Return to Remodeling Normalcy

BY ERIK J. MARTIN ON SEPTEMBER 22ND, 2016

The housing downturn a few years ago caused many homeowners to retreat within their shells and abandon thoughts of residential improvement. But now, like the tortoise that beat the hare, they’re back in the remodeling race and ready to reap the rewards of renovation, suggests a new study.

The Joint Center for Housing Studies of Harvard University’s most recent quarterly Leading Indicator of Remodeling Activity report expects growth in home improvement and repair expenditures to hit 8 percent by the beginning of 2017, far outpacing the 4.9 percent historical average. Annual spending is anticipated to reach $321 billion by the middle of next year. That’s good news for both the real estate market and remodeling industry, say the experts.

“Homeowners should be rejoicing right now, as the past few years have been difficult for those who want to sell their homes,” says Angie Hicks, founder and CMO of Indianapolis-based Angie’s List. “This report’s findings are a signal for homeowners to immediately start getting their properties into shape to take advantage of better economic conditions and the fact that more renters are looking to buy homes due to rental rate increases.”

Karl Champley, an award-winning builder and developer, the season one winner of HGTV’s “Ellen’s Design Challenge,” and a member of a trend-forecasting panel for the National Kitchen and Bath Association (NKBA), says remodeling activity is on the rise based on several factors.
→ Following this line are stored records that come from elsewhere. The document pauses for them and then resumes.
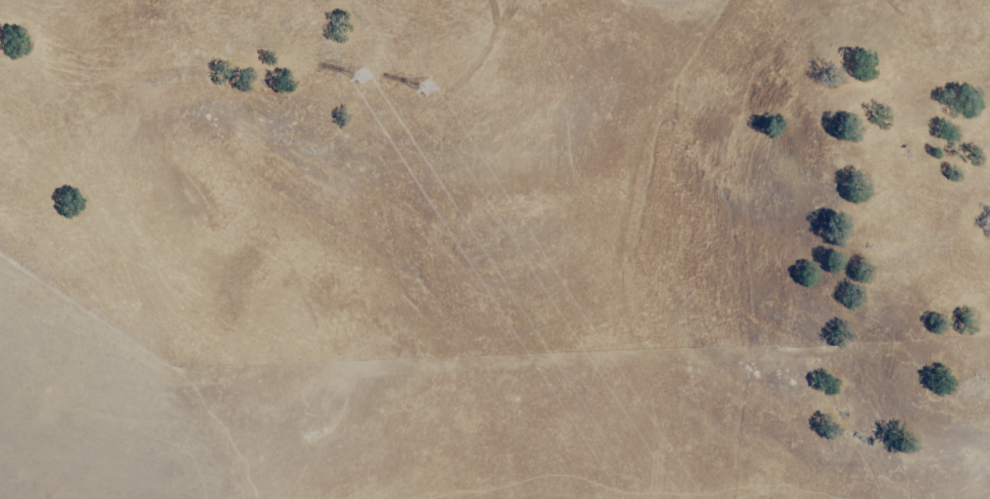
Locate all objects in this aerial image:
power tower: (422, 73)
power tower: (371, 78)
park: (501, 176)

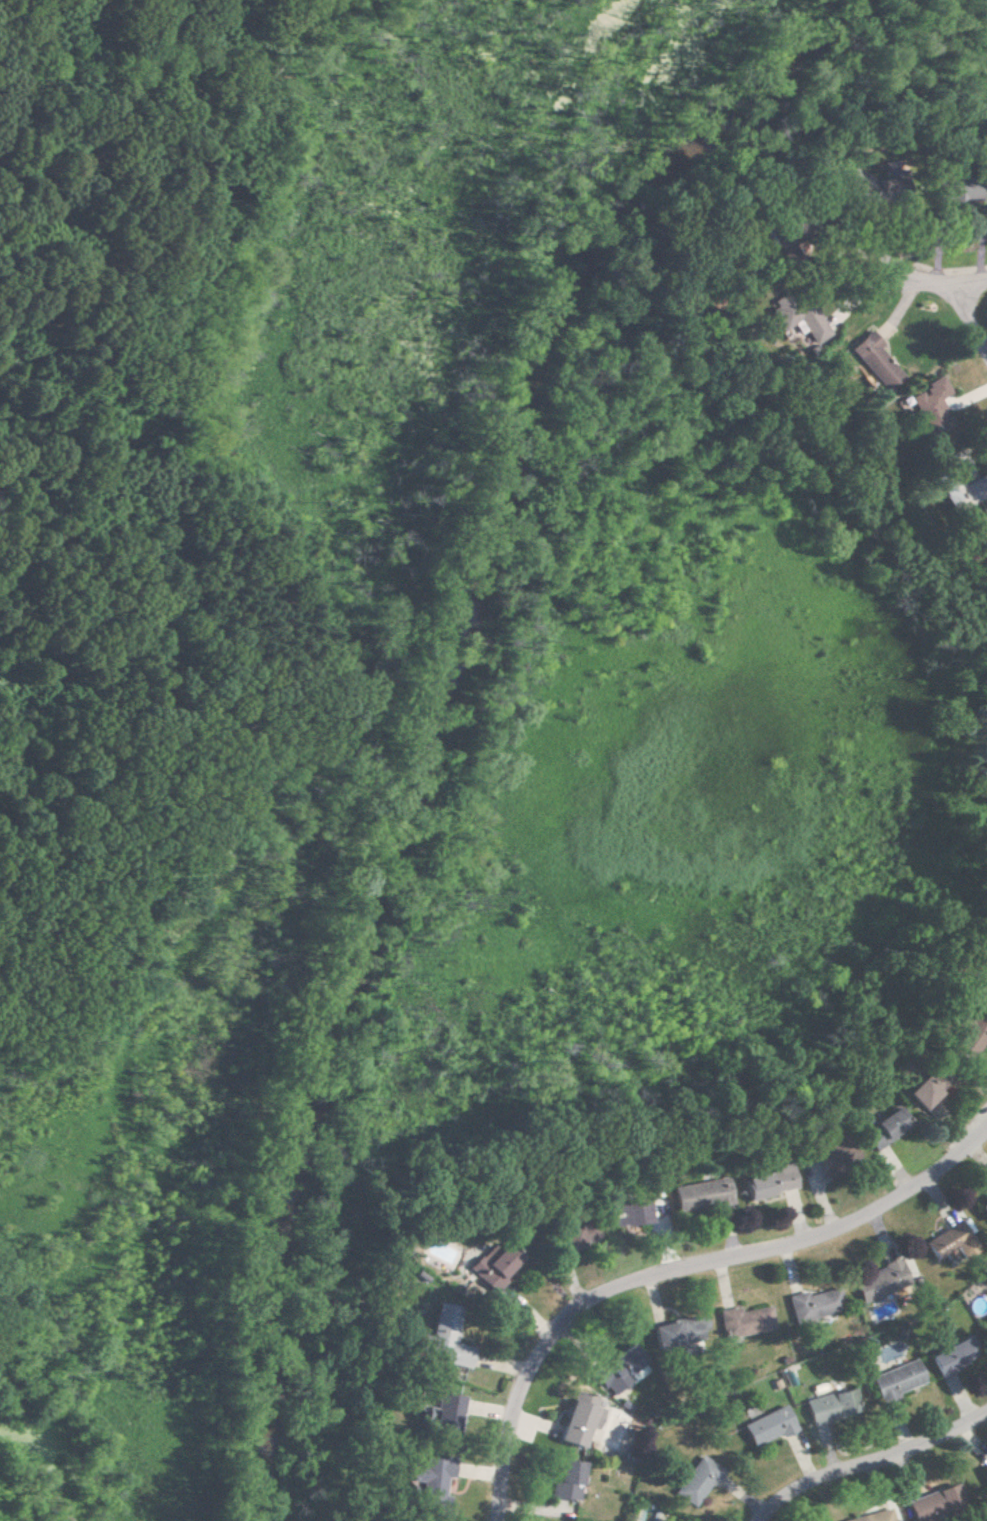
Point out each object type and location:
building: (956, 191)
road: (977, 288)
road: (932, 290)
building: (795, 319)
road: (971, 327)
building: (872, 360)
building: (927, 399)
building: (961, 492)
building: (983, 531)
building: (982, 985)
building: (971, 1034)
building: (925, 1089)
building: (882, 1127)
building: (832, 1152)
building: (767, 1181)
building: (699, 1194)
building: (984, 1203)
building: (626, 1213)
building: (578, 1233)
building: (950, 1242)
building: (489, 1264)
road: (675, 1269)
building: (879, 1281)
building: (813, 1303)
building: (743, 1320)
building: (675, 1332)
building: (446, 1336)
building: (952, 1355)
building: (610, 1377)
building: (896, 1379)
building: (830, 1405)
building: (445, 1413)
building: (578, 1418)
building: (767, 1425)
road: (867, 1462)
building: (985, 1471)
building: (431, 1480)
building: (565, 1480)
building: (695, 1480)
building: (934, 1502)
building: (871, 1516)

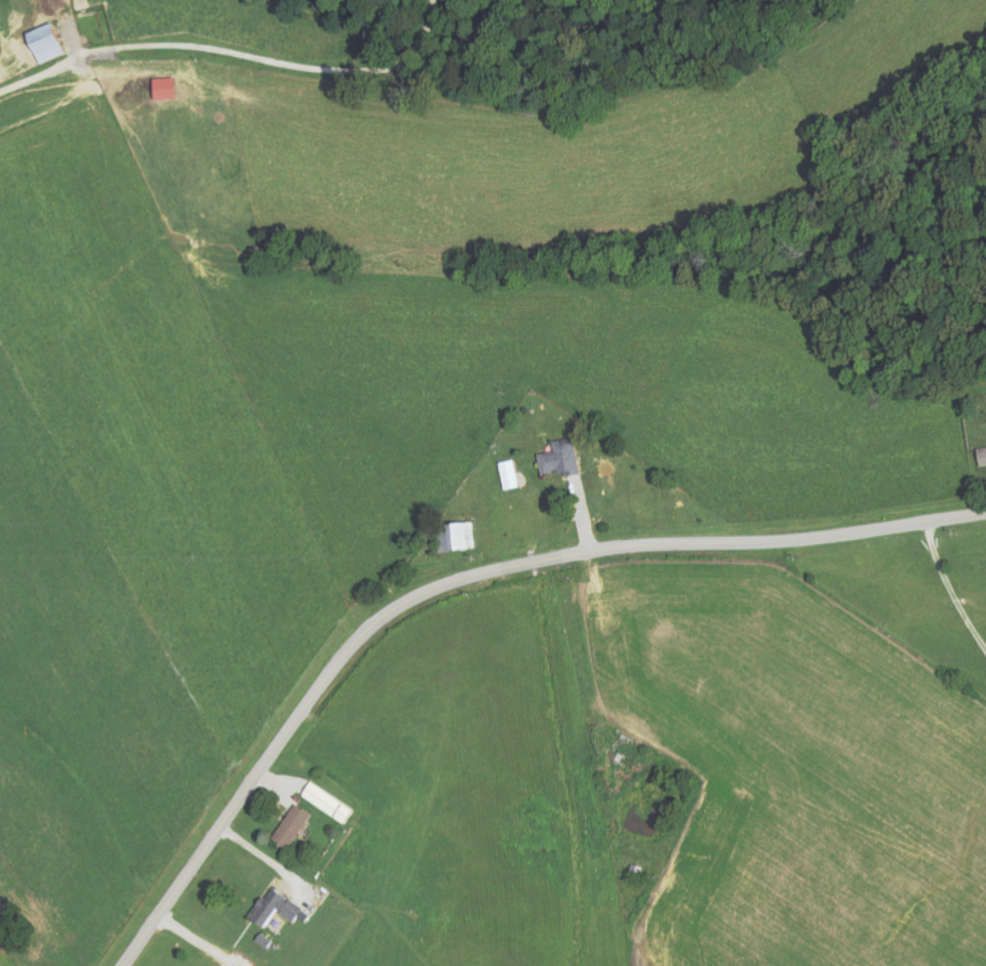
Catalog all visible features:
building: (52, 42)
road: (52, 59)
building: (170, 88)
building: (566, 459)
building: (514, 475)
building: (460, 537)
road: (466, 580)
road: (952, 586)
building: (332, 804)
building: (297, 827)
road: (261, 862)
building: (282, 909)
“Currently, there is a small unemployment figure, which creates more disposable income, and interest rates remain low, which makes it easier to borrow money for home improvement projects,” Champley says. “Stats also show that many homeowners are living in their homes longer and willing to invest in making their abodes more livable and enjoyable.”

Others are motivated to forgo new construction and purchase a fixer-upper they can renovate for less, and many who had delayed listing their homes due to previously poor market conditions are now eager to make improvements in order to sell and recoup a higher resale value.

“If you haven’t updated your home in a while, chances are pretty good that you’re behind. Part of successfully selling a home is looking at the competition and seeing if there are popular renovations going on in the neighborhood you may need to keep pace with,” says Joshua Jarvis, owner of Jarvis Team Realty in Duluth, Georgia.

Champley says your smartest remodeling investments remain kitchen and bathroom redos, although these can be among the most expensive rooms to upgrade.

“Adding an exterior deck can be a great way to extend your dining experience without making any major alterations to your home, and adding a handsome entrance door to your home is an inexpensive way to create great curb appeal and value,” Champley says.

Hicks cautions, however, that if you want to sell soon, it’s okay to “keep up with the Joneses” but don’t try to outdo them with lavish upgrades. Instead, consult closely with your real estate agent and consider smaller improvements, such as fixing leaks, focusing on curb appeal and adding a fresh coat of paint.

“If you want to sell in a few years, an investment in a major remodel makes more sense, as you’ll have time to enjoy the improvements in a more livable house and be in a great position as the market continues to heat up,” Hicks says. “My rule of thumb is don’t spend more than 20 percent of your current home’s value on remodeling projects or you likely won’t maximize your investment.”

Regardless of the scope of your chosen project, Champley recommends enlisting the help of an experienced designer who can better ensure a more desirable outcome.

“A home that has been designed correctly feels right with all elements complementing each other, not fighting each other,” Champley says.